Judge Andrew Becroft is Children’s Commissioner, a former student leader with Auckland EU, and more recently served as Principal Youth Court Judge. He also chairs TSCF’s board. A longer version of this article ran in the NZ Herald on 4 August, 2017.

We all have hopes and dreams for our children. We love them, and we worry about them.

We live with the concern of impulsive behaviour by our teenagers, including the possibility of suicide—particularly for our boys. In some communities, the devastating impact of New Zealand’s staggeringly high youth suicide rate is regularly on display.

It can seem it has always been this way, but it hasn’t. When I looked back at the suicide trends I was astonished to see that youth suicide rates went from the lowest in all population groups in 1985 to the highest in 1995.

While rates have improved since the statistical high points in the mid-’90s, youth suicide rates have remained among the highest by age group.
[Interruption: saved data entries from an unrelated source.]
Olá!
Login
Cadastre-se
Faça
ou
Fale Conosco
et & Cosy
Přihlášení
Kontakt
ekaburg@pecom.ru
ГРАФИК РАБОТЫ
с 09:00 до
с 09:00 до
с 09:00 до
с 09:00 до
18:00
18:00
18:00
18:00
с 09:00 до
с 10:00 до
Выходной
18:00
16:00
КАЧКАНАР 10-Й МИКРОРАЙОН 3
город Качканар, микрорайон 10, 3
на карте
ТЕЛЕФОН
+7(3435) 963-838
We cannot accept these levels of youth suicide as inevitable, intractable, or as a sad but unavoidable fact of life. Professor Sir Peter Gluckman, the Prime Minister’s Chief Science Advisor, recently released a sobering report titled Youth Suicide in New Zealand: A Discussion Paper. It emphasises that it is wrong to see youth suicide as purely a mental health issue. While this may be one driver, other risk factors are an array of inter-related issues, and often difficult to isolate. These include socio-demographic factors, poor family relationships, impulsivity, low self-esteem, hopelessness, loneliness, drug and alcohol misuse, and suicidal behaviour amongst family and friends.
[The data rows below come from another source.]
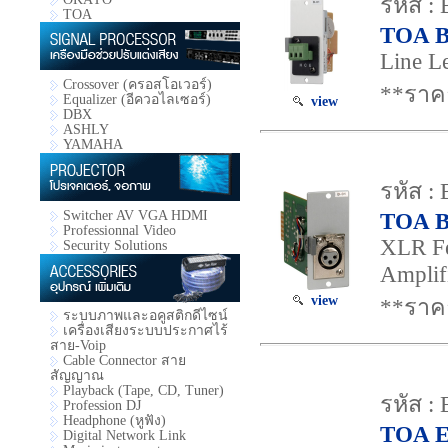
รหัส :
TOA
TOA B
Line L
Crossover (ครอสโอเวอร์)
**ราค
Equalizer (อีควอไลเซอร์)
view
DBX
ASHLY
YAMAHA
รหัส :
TOA B
Switcher AV VGA HDMI
Professionnal Video
XLR Fe
Security Solutions
Amplif
view
**ราค
ระบบภาพและอคูสติกดีไซน์
เครื่องเสียงระบบประกาศไร้
สาย-Voip
Cable Connector สาย
สัญญาณ
Playback (Tape, CD, Tuner)
รหัส :
Profession DJ
Headphone (หูฟัง)
TOA E
Digital Network Link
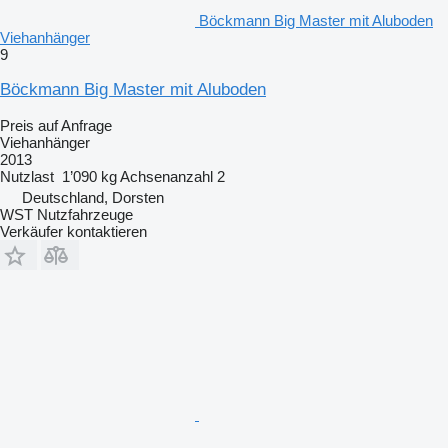
Böckmann Big Master mit Aluboden
Viehanhänger
9
Böckmann Big Master mit Aluboden
Preis auf Anfrage
Viehanhänger
2013
Nutzlast
1’090 kg
Achsenanzahl
2
Deutschland, Dorsten
WST Nutzfahrzeuge
Verkäufer kontaktieren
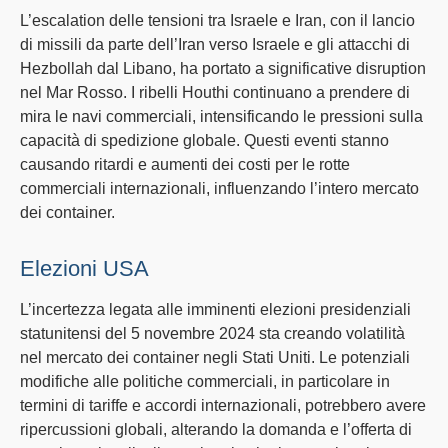
L’escalation delle
tensioni
tra Israele e Iran, con il lancio
di missili da parte dell’Iran verso Israele e gli attacchi di
Hezbollah dal Libano, ha portato a significative disruption
nel Mar Rosso. I ribelli Houthi continuano a prendere di
mira le navi commerciali, intensificando le pressioni sulla
capacità di spedizione
globale. Questi eventi stanno
causando ritardi e aumenti dei costi per le rotte
commerciali internazionali, influenzando l’intero mercato
dei container.
Elezioni USA
L’incertezza legata alle imminenti
elezioni presidenziali
statunitensi
del 5 novembre 2024 sta creando volatilità
nel mercato dei container negli Stati Uniti. Le potenziali
modifiche alle politiche commerciali, in particolare in
termini di
tariffe
e accordi internazionali, potrebbero avere
ripercussioni globali, alterando la domanda e l’offerta di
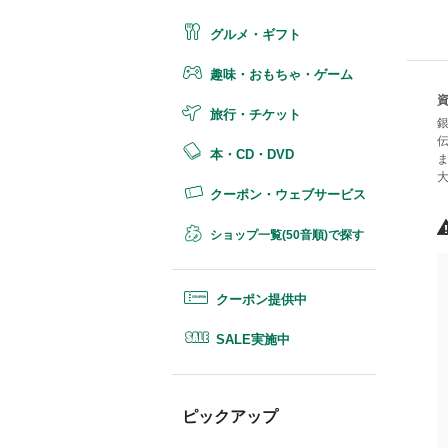
グルメ・ギフト
趣味・おもちゃ・ゲーム
旅行・チケット
本・CD・DVD
クーポン・ウェブサービス
ショップ一覧(50音順)で探す
クーポン提供中
SALE実施中
ピックアップ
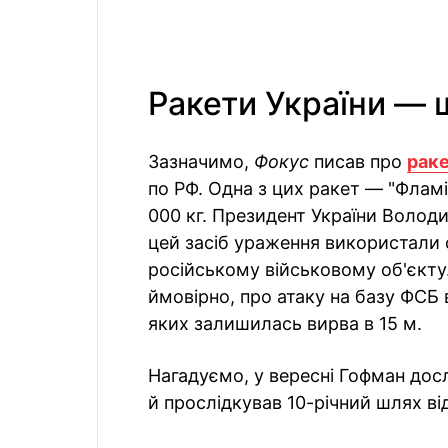
Ракети України — 
Зазначимо,
Фокус
писав про
раке
по РФ. Одна з цих ракет — "Фламін
000 кг. Президент України Волод
цей засіб ураження використали 
російському військовому об'єкту.
ймовірно, про атаку на базу ФСБ
яких залишилась вирва в 15 м.
Нагадуємо, у вересні Гофман дос
й прослідкував 10-річний шлях від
Adolescence is a vulnerable and potentially volatile period. Reflecting on this report, some interesting questions came to my mind:

  • Given that more than half of youth suicides involve alcohol or illicit drug exposure, why are these drugs so easily available to children?
  • How do we build mental resilience and reduce impulsive behaviour in our teenagers?
  • What is the relationship between social media and bullying?
  • What are the effects of child material disadvantage and relative income-related child poverty—a relatively recent phenomenon?
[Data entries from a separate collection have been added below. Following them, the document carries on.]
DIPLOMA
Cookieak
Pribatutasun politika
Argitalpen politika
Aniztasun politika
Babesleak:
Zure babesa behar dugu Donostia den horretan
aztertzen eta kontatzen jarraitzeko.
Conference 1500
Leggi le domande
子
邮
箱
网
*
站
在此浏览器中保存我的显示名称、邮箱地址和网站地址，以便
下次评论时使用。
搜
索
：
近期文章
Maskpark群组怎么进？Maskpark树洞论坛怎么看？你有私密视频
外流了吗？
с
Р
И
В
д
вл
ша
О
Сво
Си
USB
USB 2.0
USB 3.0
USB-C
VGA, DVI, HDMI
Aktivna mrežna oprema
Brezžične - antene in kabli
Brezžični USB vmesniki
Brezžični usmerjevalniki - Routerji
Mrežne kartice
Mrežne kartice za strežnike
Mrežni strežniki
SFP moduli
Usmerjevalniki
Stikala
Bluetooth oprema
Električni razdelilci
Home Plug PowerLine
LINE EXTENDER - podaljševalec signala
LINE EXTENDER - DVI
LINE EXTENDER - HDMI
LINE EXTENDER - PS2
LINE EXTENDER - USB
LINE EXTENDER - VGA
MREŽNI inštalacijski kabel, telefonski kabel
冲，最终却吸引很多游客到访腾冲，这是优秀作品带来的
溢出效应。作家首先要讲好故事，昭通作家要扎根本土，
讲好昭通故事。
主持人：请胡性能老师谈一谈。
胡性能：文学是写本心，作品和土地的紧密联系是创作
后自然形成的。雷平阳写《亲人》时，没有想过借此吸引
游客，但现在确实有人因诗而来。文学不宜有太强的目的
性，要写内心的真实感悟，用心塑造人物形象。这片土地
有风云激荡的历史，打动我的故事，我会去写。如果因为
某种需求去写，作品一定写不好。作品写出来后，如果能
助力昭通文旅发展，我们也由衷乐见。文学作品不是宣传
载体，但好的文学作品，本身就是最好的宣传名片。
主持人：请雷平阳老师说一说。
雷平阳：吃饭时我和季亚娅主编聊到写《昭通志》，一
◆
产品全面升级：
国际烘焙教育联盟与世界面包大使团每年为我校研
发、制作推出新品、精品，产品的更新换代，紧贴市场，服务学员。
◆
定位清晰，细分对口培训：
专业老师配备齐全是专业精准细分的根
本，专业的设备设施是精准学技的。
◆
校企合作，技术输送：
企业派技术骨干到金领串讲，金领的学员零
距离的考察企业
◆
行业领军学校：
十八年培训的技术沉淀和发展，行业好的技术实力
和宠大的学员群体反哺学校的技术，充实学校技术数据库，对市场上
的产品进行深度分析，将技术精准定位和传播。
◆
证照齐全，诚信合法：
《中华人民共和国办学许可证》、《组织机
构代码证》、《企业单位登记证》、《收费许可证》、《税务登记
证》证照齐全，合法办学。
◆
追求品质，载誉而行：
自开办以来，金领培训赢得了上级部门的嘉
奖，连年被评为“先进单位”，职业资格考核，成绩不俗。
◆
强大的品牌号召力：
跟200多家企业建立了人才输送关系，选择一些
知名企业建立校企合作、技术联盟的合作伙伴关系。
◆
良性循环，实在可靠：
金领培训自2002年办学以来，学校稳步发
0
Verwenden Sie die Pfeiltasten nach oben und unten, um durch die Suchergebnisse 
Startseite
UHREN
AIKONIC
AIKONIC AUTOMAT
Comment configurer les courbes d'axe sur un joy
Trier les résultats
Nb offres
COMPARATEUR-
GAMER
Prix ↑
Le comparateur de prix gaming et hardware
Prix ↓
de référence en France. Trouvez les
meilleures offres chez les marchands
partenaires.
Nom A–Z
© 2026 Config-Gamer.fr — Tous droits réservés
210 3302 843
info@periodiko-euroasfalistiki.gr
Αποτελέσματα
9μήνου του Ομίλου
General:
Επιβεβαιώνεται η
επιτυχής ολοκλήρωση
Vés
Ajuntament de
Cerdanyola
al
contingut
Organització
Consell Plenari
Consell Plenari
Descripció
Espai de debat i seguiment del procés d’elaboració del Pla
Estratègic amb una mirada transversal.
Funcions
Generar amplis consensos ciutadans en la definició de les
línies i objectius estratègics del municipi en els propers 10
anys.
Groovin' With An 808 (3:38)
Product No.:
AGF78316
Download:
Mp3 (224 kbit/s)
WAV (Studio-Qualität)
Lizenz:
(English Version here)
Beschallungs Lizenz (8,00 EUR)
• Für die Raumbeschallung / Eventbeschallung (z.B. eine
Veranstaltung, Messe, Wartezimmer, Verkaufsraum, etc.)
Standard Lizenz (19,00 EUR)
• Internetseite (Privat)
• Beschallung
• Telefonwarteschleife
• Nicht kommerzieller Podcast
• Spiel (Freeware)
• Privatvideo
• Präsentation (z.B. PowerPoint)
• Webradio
In youth suicide statistics, as in so many other child measures, Māori are drastically over-represented. Past attempts to address this over-representation from a deficit-based, Western worldview have failed. I encourage more efforts to draw on the wisdom of Te Ao Māori for positive, strengths-based solutions.

Gluckman helpfully concludes that working closer with communities in co-designing solutions will be crucial to making a difference. It is not enough to carve out a few specific elements to tackle youth suicide—in doing this in the past we have failed to take account of the whole young person.

We need to address the range of challenges that face children and young people. This means fostering connections with community, family and culture. It means listening and talking to young people about the issues that affect them.
Youth suicide is not inevitable. It changed rapidly for the worse 30 years ago. It could change for the better today. We can and must do better.